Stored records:
====================
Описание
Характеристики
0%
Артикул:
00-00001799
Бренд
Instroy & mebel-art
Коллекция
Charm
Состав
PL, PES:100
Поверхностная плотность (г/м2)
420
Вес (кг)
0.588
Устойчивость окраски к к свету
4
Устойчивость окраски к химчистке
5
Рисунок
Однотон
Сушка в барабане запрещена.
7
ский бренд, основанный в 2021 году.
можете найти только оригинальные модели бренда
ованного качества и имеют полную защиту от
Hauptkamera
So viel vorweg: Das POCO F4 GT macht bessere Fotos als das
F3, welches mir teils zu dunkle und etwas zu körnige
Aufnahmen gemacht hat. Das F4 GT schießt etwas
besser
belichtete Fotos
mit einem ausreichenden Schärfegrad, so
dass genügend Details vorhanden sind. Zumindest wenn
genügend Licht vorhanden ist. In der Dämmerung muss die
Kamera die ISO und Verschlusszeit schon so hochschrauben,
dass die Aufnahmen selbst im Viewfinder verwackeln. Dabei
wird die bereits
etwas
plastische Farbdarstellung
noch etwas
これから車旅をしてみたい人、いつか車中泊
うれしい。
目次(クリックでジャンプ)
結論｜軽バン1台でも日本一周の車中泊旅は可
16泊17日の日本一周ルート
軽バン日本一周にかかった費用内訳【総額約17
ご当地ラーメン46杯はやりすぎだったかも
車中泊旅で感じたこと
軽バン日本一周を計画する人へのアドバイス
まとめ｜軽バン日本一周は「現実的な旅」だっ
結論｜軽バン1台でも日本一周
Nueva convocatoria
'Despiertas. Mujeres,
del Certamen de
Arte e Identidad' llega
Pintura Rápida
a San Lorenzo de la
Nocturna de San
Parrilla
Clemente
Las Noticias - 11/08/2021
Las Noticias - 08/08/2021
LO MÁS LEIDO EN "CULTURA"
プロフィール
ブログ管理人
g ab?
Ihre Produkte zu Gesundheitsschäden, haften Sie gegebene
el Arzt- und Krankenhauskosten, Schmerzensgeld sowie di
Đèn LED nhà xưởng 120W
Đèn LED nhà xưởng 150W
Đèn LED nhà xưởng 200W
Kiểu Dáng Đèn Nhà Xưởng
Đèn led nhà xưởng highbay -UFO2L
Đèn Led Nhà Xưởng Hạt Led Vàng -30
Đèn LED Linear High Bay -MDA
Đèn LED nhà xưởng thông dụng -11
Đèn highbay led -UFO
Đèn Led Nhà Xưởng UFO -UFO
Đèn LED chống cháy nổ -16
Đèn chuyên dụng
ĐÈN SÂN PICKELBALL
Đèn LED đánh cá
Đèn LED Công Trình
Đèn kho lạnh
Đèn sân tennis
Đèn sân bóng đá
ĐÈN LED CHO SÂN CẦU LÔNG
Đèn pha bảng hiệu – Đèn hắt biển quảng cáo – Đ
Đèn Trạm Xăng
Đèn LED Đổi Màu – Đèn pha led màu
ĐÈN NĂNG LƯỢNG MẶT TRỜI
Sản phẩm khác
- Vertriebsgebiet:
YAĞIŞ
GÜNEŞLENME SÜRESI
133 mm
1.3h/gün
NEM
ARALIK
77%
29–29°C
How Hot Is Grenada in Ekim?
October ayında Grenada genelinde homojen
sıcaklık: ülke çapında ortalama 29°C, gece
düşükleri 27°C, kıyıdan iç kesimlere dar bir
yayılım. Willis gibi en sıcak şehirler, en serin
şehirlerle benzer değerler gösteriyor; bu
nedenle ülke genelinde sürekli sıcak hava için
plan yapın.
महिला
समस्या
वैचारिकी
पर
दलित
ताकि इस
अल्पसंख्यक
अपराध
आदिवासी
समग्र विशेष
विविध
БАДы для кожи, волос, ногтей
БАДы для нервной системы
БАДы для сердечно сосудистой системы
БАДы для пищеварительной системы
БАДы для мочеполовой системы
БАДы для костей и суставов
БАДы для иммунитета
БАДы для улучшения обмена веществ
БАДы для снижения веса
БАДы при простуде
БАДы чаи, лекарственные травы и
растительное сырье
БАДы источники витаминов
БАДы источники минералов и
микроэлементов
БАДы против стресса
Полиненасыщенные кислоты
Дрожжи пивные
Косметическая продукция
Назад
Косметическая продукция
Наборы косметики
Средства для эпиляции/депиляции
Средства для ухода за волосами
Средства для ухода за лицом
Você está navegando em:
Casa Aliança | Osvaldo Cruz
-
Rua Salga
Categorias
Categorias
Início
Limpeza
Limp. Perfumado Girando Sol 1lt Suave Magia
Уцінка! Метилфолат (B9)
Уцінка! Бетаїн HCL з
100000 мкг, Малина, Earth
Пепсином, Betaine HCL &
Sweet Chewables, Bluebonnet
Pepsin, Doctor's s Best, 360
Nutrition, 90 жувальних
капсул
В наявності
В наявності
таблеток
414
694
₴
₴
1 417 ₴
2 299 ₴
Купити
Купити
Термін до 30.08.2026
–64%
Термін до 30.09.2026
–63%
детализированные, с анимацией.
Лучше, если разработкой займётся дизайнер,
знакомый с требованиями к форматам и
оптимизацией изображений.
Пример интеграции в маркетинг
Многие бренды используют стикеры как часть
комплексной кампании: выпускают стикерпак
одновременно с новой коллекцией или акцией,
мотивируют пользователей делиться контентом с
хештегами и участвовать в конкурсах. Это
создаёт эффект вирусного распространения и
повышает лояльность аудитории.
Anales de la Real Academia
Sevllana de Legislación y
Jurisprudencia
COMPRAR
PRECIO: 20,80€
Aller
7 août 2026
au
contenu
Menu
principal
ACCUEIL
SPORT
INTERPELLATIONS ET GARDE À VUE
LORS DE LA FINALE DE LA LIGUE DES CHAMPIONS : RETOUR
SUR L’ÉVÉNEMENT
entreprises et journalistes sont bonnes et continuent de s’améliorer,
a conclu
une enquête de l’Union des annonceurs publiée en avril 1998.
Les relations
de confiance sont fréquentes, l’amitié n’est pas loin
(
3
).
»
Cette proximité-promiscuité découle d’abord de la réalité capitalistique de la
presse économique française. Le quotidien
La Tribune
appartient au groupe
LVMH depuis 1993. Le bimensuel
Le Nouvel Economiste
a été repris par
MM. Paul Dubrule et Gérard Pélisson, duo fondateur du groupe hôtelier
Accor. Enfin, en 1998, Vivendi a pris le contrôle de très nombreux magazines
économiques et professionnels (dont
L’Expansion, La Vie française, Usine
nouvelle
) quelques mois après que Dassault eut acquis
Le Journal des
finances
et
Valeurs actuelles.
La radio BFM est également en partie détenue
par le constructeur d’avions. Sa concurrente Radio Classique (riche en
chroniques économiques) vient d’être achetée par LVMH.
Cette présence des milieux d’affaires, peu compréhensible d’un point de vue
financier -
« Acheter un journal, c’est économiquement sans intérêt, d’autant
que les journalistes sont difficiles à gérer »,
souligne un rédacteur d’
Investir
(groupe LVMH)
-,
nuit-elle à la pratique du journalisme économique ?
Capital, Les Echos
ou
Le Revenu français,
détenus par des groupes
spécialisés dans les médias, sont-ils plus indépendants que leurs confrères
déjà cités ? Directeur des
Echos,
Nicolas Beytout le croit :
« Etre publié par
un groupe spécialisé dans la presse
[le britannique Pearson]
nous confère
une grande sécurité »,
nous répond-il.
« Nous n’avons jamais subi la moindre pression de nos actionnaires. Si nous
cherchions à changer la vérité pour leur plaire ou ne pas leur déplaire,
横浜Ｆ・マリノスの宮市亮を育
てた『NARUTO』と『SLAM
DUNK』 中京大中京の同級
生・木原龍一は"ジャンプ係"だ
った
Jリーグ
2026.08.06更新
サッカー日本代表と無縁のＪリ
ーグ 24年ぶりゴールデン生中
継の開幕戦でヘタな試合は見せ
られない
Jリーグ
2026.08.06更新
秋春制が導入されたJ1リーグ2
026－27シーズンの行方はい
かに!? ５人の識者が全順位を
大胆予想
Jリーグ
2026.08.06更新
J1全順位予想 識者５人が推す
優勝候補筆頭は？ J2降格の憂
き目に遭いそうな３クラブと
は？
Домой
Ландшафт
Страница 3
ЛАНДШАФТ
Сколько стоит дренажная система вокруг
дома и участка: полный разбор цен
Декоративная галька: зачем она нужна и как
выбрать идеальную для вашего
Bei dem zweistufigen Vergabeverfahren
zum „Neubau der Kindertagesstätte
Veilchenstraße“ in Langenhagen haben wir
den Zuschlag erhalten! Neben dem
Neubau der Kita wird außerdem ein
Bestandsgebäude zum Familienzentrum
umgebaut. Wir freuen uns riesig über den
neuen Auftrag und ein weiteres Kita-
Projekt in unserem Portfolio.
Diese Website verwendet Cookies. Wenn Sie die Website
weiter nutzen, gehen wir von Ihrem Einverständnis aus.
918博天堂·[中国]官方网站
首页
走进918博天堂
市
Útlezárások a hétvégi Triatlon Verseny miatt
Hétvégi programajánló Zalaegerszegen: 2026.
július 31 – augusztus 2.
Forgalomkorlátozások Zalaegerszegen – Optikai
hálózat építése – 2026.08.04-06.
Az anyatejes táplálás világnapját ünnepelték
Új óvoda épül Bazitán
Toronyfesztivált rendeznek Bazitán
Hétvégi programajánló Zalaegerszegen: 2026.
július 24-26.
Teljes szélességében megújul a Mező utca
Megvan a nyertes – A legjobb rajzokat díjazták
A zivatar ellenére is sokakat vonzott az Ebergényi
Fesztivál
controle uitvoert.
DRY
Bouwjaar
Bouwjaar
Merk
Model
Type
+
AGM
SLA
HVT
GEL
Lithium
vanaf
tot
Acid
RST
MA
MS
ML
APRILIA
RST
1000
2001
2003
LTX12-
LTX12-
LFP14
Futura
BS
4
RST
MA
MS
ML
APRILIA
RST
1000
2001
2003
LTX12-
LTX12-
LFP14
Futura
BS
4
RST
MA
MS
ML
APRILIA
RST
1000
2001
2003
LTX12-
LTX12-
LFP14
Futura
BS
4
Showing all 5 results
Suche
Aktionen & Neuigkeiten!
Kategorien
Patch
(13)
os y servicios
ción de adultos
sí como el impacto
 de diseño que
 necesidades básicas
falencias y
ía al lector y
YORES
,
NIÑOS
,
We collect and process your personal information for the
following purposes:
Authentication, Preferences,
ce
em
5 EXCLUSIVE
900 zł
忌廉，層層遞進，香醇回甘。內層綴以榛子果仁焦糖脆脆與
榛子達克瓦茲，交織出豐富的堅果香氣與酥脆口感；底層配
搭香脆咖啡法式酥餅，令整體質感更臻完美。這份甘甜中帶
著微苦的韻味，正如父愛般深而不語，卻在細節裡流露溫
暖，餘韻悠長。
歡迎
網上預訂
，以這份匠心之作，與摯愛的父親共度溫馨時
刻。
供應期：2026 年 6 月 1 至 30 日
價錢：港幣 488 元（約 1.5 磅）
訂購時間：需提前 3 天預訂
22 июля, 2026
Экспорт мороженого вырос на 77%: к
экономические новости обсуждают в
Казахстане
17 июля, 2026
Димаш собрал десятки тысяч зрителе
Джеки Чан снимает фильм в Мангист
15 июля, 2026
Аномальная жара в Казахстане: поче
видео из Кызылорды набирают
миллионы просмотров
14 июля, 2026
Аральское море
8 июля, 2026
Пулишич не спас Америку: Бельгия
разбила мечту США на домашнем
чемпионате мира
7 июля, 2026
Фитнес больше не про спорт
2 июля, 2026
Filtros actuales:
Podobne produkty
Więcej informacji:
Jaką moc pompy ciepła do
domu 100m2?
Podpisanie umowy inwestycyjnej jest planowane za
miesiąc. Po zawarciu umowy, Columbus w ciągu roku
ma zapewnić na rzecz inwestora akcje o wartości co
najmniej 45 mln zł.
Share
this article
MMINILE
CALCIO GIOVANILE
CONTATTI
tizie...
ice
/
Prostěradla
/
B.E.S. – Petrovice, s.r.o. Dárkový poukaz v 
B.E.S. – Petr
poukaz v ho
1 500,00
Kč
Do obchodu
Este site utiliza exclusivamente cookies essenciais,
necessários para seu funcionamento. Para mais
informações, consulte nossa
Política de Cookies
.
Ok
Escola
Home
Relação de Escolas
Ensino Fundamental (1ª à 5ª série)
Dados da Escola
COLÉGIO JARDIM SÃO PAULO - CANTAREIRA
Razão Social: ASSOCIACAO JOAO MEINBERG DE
====================
> [To do] Establish how many lines of the data above contain "Kita". State that number and no more.

> [Result below] 2